DATASET ENTRIES
---+---

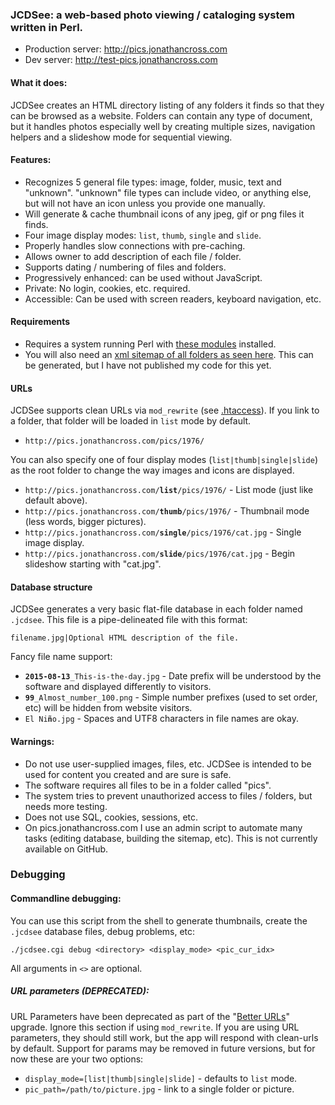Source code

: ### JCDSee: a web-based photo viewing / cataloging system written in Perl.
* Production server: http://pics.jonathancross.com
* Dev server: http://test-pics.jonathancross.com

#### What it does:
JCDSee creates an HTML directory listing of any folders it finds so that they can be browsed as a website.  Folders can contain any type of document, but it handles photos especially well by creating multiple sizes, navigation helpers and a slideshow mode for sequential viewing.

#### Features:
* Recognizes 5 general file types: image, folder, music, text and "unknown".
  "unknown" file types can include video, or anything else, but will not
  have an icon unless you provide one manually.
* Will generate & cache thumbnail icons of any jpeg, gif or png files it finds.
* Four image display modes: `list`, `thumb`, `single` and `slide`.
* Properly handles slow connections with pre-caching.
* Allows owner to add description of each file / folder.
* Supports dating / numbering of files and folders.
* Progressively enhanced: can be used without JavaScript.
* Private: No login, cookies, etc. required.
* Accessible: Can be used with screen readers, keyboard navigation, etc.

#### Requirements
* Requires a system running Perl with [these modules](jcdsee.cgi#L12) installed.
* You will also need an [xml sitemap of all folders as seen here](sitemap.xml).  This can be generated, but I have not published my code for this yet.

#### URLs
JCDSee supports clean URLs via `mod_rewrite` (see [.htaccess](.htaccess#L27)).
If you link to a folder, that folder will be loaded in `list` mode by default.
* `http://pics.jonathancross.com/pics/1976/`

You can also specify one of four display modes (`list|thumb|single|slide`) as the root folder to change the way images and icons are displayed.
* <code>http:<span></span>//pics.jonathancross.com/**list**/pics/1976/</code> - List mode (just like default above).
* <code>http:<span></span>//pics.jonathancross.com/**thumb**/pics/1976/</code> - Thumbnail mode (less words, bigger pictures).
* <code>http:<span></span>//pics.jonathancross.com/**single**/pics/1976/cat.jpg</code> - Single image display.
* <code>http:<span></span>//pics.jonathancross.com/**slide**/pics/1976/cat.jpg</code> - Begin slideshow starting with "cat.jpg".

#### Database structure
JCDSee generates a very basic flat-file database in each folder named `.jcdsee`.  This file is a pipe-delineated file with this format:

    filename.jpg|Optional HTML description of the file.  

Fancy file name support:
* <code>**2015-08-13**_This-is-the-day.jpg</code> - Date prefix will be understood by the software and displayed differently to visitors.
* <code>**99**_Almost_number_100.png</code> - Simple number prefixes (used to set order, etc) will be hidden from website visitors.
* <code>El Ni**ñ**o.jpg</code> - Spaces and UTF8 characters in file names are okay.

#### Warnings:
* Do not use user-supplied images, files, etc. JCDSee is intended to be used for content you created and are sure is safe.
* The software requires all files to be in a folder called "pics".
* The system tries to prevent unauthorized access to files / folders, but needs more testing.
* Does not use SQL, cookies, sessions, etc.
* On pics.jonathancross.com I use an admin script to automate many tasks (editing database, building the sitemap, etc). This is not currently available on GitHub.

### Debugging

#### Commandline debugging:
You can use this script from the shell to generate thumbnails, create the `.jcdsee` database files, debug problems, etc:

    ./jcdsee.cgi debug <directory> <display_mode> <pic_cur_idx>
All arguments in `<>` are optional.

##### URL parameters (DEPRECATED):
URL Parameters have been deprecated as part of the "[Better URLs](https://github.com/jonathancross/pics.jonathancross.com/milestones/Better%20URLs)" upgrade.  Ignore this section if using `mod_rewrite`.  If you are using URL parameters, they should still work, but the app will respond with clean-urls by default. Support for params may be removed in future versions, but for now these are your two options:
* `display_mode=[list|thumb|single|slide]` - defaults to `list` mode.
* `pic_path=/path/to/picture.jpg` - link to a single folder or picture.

---+---

TASK STATEMENT
Pictures in the entries are to be skipped, and everything else repeated word for word.

REPLY
Source code

: ### JCDSee: a web-based photo viewing / cataloging system written in Perl.
* Production server: http://pics.jonathancross.com
* Dev server: http://test-pics.jonathancross.com

#### What it does:
JCDSee creates an HTML directory listing of any folders it finds so that they can be browsed as a website.  Folders can contain any type of document, but it handles photos especially well by creating multiple sizes, navigation helpers and a slideshow mode for sequential viewing.

#### Features:
* Recognizes 5 general file types: image, folder, music, text and "unknown".
  "unknown" file types can include video, or anything else, but will not
  have an icon unless you provide one manually.
* Will generate & cache thumbnail icons of any jpeg, gif or png files it finds.
* Four image display modes: `list`, `thumb`, `single` and `slide`.
* Properly handles slow connections with pre-caching.
* Allows owner to add description of each file / folder.
* Supports dating / numbering of files and folders.
* Progressively enhanced: can be used without JavaScript.
* Private: No login, cookies, etc. required.
* Accessible: Can be used with screen readers, keyboard navigation, etc.

#### Requirements
* Requires a system running Perl with [these modules](jcdsee.cgi#L12) installed.
* You will also need an [xml sitemap of all folders as seen here](sitemap.xml).  This can be generated, but I have not published my code for this yet.

#### URLs
JCDSee supports clean URLs via `mod_rewrite` (see [.htaccess](.htaccess#L27)).
If you link to a folder, that folder will be loaded in `list` mode by default.
* `http://pics.jonathancross.com/pics/1976/`

You can also specify one of four display modes (`list|thumb|single|slide`) as the root folder to change the way images and icons are displayed.
* <code>http:<span></span>//pics.jonathancross.com/**list**/pics/1976/</code> - List mode (just like default above).
* <code>http:<span></span>//pics.jonathancross.com/**thumb**/pics/1976/</code> - Thumbnail mode (less words, bigger pictures).
* <code>http:<span></span>//pics.jonathancross.com/**single**/pics/1976/cat.jpg</code> - Single image display.
* <code>http:<span></span>//pics.jonathancross.com/**slide**/pics/1976/cat.jpg</code> - Begin slideshow starting with "cat.jpg".

#### Database structure
JCDSee generates a very basic flat-file database in each folder named `.jcdsee`.  This file is a pipe-delineated file with this format:

    filename.jpg|Optional HTML description of the file.  

Fancy file name support:
* <code>**2015-08-13**_This-is-the-day.jpg</code> - Date prefix will be understood by the software and displayed differently to visitors.
* <code>**99**_Almost_number_100.png</code> - Simple number prefixes (used to set order, etc) will be hidden from website visitors.
* <code>El Ni**ñ**o.jpg</code> - Spaces and UTF8 characters in file names are okay.

#### Warnings:
* Do not use user-supplied images, files, etc. JCDSee is intended to be used for content you created and are sure is safe.
* The software requires all files to be in a folder called "pics".
* The system tries to prevent unauthorized access to files / folders, but needs more testing.
* Does not use SQL, cookies, sessions, etc.
* On pics.jonathancross.com I use an admin script to automate many tasks (editing database, building the sitemap, etc). This is not currently available on GitHub.

### Debugging

#### Commandline debugging:
You can use this script from the shell to generate thumbnails, create the `.jcdsee` database files, debug problems, etc:

    ./jcdsee.cgi debug <directory> <display_mode> <pic_cur_idx>
All arguments in `<>` are optional.

##### URL parameters (DEPRECATED):
URL Parameters have been deprecated as part of the "[Better URLs](https://github.com/jonathancross/pics.jonathancross.com/milestones/Better%20URLs)" upgrade.  Ignore this section if using `mod_rewrite`.  If you are using URL parameters, they should still work, but the app will respond with clean-urls by default. Support for params may be removed in future versions, but for now these are your two options:
* `display_mode=[list|thumb|single|slide]` - defaults to `list` mode.
* `pic_path=/path/to/picture.jpg` - link to a single folder or picture.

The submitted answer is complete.